Önce ilginç doğum öyküsü ile başlayalım Bafa Gölü’nü tanımaya. Bafa Gölü Muğla ve Aydın ili sınırlarında Ege Bölgesi’nin en büyük gölü. Aydın Bodrum yolunda yanından geçtiğimiz sakin, durgun göl, öyle bildiğimiz göllerden değilmiş meğer. Geç Antik Dönem’de koskocaman Ege Denizi’nde bir körfez, Latmos Körfezi imiş. Latmos Dağları’nın eteğinde, deniz ticareti ile zenginleşen şehir devletlerinin kıyısında imiş.  Ege Denizi’ndeki Latmos Körfezi Büyük Menderes Nehri’nin getirdiği alüvyonlarla dolmuş ve deniz ile bağlantısı kesilip, kocaman tuzlu bir göle dönüşmüş. Bir zamanlar Ege Denizi olan Söke Ovası da bu alüvyonların yarattığı verimli topraklardan oluşmuş. Bugün Bafa Gölü’nün Ege Denizi’nden uzaklığı 17 km kadar geniş bir alanı kaplamaktadır.

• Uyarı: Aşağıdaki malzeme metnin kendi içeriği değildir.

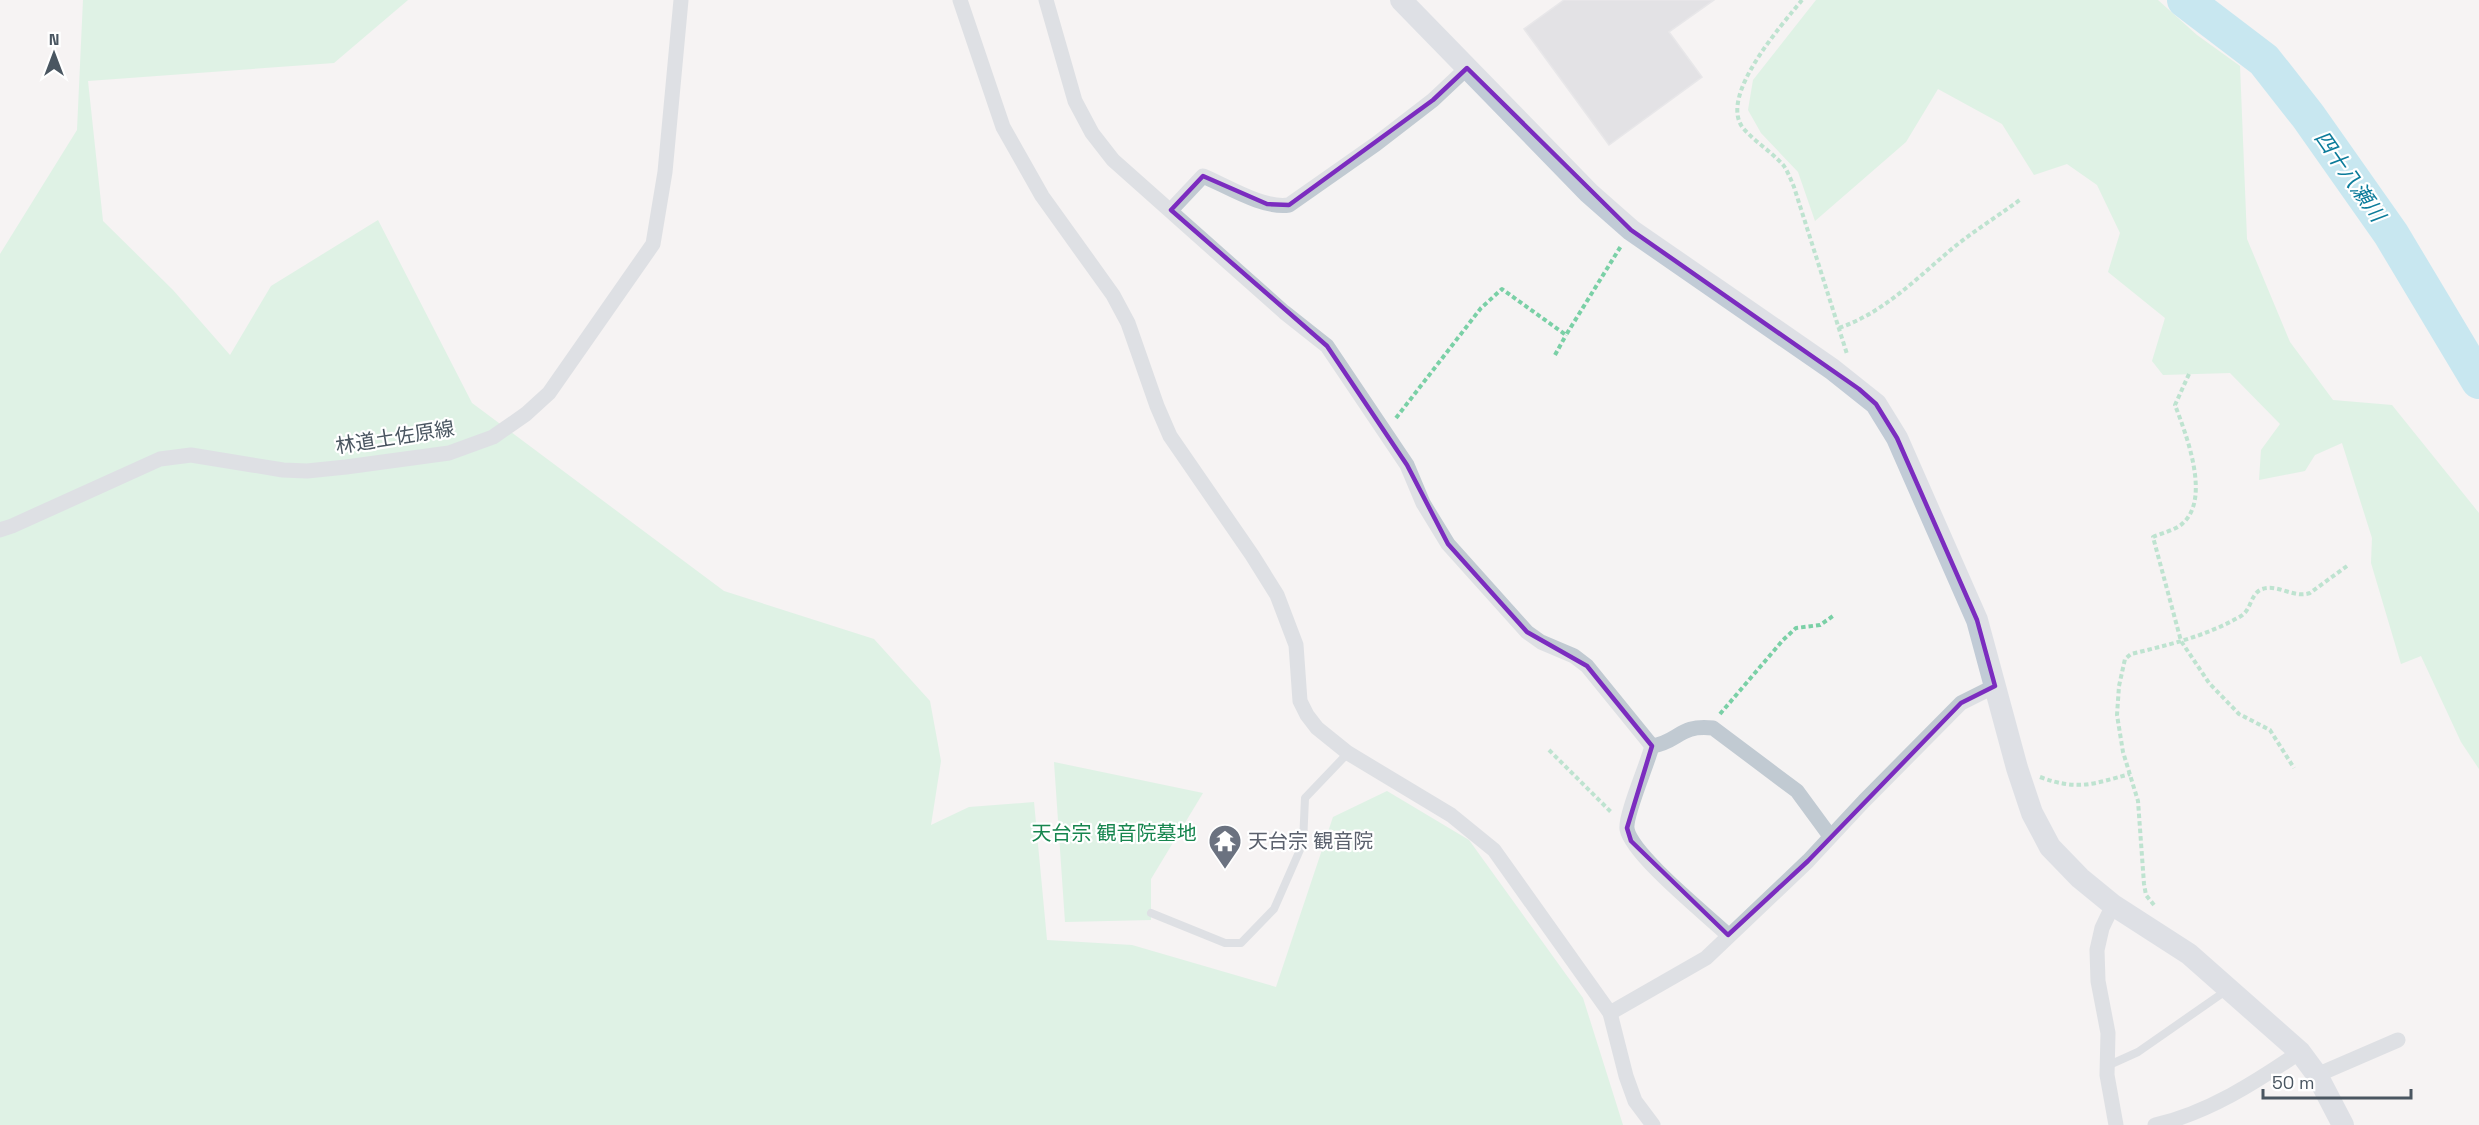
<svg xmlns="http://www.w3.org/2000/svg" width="2479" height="1125" viewBox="0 0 2479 1125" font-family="'Space Grotesk','Noto Sans JP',sans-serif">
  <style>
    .green { fill: #c3f1d5 }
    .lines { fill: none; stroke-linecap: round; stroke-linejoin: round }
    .river { stroke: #90daee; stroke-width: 36 }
    .building { fill: #cdcfd5; stroke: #d7d9de; stroke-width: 1.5 }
    .path { stroke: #7ad0a6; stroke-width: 4; stroke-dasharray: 4.5 3; stroke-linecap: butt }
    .lane { stroke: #c1cad2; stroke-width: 8 }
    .street { stroke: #c1cad2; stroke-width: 15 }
    .secondary { stroke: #c1cbd6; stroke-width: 22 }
    .marked { fill: none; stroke: #7b2cbf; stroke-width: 4.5; stroke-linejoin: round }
    .labels { text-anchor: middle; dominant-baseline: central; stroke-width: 4.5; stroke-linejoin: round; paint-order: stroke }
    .street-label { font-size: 20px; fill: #4a5661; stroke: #fff }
    .park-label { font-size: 20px; fill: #17864f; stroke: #fff }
    .worship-label { font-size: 20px; fill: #5b616d; stroke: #fff; text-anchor: start }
    .water-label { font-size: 21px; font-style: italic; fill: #0c7c9b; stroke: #fff }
  </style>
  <rect width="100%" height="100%" fill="#f5f3f3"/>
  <!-- green -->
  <g class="green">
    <path d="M83,0H408L334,63L88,81L103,221L173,290L230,355L271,286L378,220L472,403L724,591L874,639L930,701L941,761L931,825L969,807L1034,802L1047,940L1132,945L1276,987L1333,817L1387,791L1469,840L1583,998L1623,1125H0V254L77,130Z"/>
    <path d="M1816,0H2158L2197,35L2240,66L2247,239L2290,342L2333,400L2392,405L2479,513V769L2461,742L2421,656L2401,664L2371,563L2372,538L2342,443L2315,455L2305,471L2259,480L2261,450L2280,424L2230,373L2163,375L2152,361L2165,318L2108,272L2120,233L2097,185L2067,164L2034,175L2002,124L1938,89L1906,142L1815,221L1798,172L1761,133L1748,110L1753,80Z"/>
    <path d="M1054,762L1203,793L1151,879V920L1065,922Z"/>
  </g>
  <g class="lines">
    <!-- river -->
    <path class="river" d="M2185,0L2264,60L2308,116L2391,234L2479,381"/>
  </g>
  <!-- building -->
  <path class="building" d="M1564,0H1714L1669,32L1702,77L1609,145L1524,29Z"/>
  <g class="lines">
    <!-- path -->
    <g class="path">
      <path d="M1802,0C1782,25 1718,96 1743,128C1755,142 1772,152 1784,166C1788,172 1791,180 1794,187L1847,354"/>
      <path d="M1839,328C1882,313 1913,282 1947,253C1970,233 1997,217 2021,199"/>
      <path d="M1555,355L1566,335"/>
      <path d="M2189,374L2175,405C2186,434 2211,498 2183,523C2176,530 2162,533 2153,537L2181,641L2209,683L2239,714L2270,730L2294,768"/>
      <path d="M1396,418L1481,308L1502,289L1566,335L1621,246"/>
      <path d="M1720,714L1783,640L1796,628L1820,625L1833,616"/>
      <path d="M1549,750L1612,813"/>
      <path d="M2040,777C2078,791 2093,784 2130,774"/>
      <path d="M2154,905L2146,895L2144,884L2138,801L2123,752L2117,715L2119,686L2125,659L2131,654C2168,645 2207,636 2241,616C2251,610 2250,596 2260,590C2276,582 2293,599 2310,593L2347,566"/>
    </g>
    <!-- lane -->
    <g class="lane">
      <path d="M1151,913L1225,943H1241L1274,909L1303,843L1305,798L1348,753"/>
      <path d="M2107,1066L2138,1052L2227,990"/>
    </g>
    <!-- street -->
    <g class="street">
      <path d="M960,0L1003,127L1042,196L1113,295L1128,323L1157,406L1170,436L1252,555L1277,595L1296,645L1300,701L1307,715L1317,728L1348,753L1451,815L1494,850L1610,1013L1626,1076L1635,1101L1653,1125"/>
      <path d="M1046,0L1075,101L1092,133L1113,160L1284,312L1327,346L1407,465L1423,503L1448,544L1527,632L1541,642L1574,656L1587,666L1652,746"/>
      <path d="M1171,210L1203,176C1227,186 1263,209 1289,205L1376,144L1433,100L1467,68"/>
      <path d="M0,530L12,526L160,459L191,455L283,470L307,471L346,467L449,453L493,437L526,414L549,393L653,244L665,172L681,0"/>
      <path d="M1652,746C1648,763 1625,815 1627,829C1632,855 1707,915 1728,935"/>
      <path d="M1652,746C1679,742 1679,724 1713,728L1797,791L1830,836"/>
      <path d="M2113,905L2102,928L2097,950L2098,981L2108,1033L2107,1075L2116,1125"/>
      <path d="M1610,1013L1706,958L1808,861L1864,801L1961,703L1995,686"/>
      <path d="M2317,1075L2398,1040"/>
      <path d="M2155,1125C2208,1113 2256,1082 2300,1052"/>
    </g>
    <!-- secondary -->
    <path class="secondary" d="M1401,0L1589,193L1631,230L1832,369L1876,404L1897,438L1977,620L2017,768L2032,813L2050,847L2080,878L2113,905L2189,954L2300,1052L2317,1075L2343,1125"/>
  </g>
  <!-- marked area -->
  <path d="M0 0H2479V1125H0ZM1467,68L1631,230L1859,389L1876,404L1897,438L1977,620L1995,686L1961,703L1808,861L1728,935L1631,841L1627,828L1652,746L1587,666L1527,632L1448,544L1407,465L1327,346L1171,210L1203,176L1267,204L1289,205L1433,100Z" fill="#f5f3f3" fill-opacity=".55" fill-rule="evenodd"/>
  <path class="marked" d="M1467,68L1631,230L1859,389L1876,404L1897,438L1977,620L1995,686L1961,703L1808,861L1728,935L1631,841L1627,828L1652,746L1587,666L1527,632L1448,544L1407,465L1327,346L1171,210L1203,176L1267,204L1289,205L1433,100Z"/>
  <!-- icons -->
  <defs>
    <g id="temple-pin" transform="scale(1.725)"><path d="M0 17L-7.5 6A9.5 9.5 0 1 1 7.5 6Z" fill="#6b7280" stroke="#fff"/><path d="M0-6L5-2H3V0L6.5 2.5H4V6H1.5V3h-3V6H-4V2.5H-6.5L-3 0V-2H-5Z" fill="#fff"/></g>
  </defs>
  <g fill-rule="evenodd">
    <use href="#temple-pin" x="1225" y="841"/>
  </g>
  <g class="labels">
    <!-- street labels -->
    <g class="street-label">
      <text transform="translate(395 437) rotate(-9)">林道土佐原線</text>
    </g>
    <!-- park labels -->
    <g class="park-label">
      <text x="1114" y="833">天台宗 観音院墓地</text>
    </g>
    <!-- worship labels -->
    <g class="worship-label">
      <text x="1248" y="841">天台宗 観音院</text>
    </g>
    <!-- water labels -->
    <g class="water-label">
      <text transform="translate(2350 176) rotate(55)">四十八瀬川</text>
    </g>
  </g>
  <!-- north arrow -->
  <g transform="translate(54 54)" stroke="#ffffff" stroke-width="4.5" paint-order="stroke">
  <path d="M0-4.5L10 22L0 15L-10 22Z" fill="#4a5661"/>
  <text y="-9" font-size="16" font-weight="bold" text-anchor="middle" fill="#4a5661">N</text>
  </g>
  <!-- scale -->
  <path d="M2263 1089v9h148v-9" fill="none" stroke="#4a5661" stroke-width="3"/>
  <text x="2272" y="1089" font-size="18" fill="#4a5661" stroke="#ffffff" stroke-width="4.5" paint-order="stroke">50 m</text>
</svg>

1994 yılında Milli Park kapsamına alınan Bafa Gölü jeolojik oluşumunun dışında, çevresi ile birlikte zengin çeşitli fauna ve floraya sahip. Bugün tatlı olan suyunda kefal, levrek, yılan balığı ağırlıklı çok çeşitli su canlılarına ev sahipliği yapıyor. Bafa Gölü üzerinde bazı kaynaklara göre 220’den fazla kuş çeşidi barınmakta. Göçmen kuşları da mevsimlik misafirleri oluyor gölün. Gölün kıyıları yemyeşil yıllanmış zeytin ağaçları ve çam ağaçları ile bezenmiş. Göl bir yanını antik çağdaki adı ile Latmos Dağı, günümüzdeki adı ile Beşparmak Dağları’na dayamış. Bu dağların şekli de düz klasik bir görüntüde değil, farklı formasyonları çarpıcı bir görüntü oluşturuyor. Ayrıca Beşparmak Dağları’nda bir yandan orkide üretilirken, diğer yanda kekik gibi dağlarda yetişen bitkiler de buraların zenginliği. Dağlar Orta Çağ’da keşişlerin yurtları olmuş, keşişler dağları mesken edinmiş, manastırlarını da yapmışlar. Daha eski tarihlerden kayalarda mağara resimleri de Beşparmak Dağları’nın hazineleri arasında.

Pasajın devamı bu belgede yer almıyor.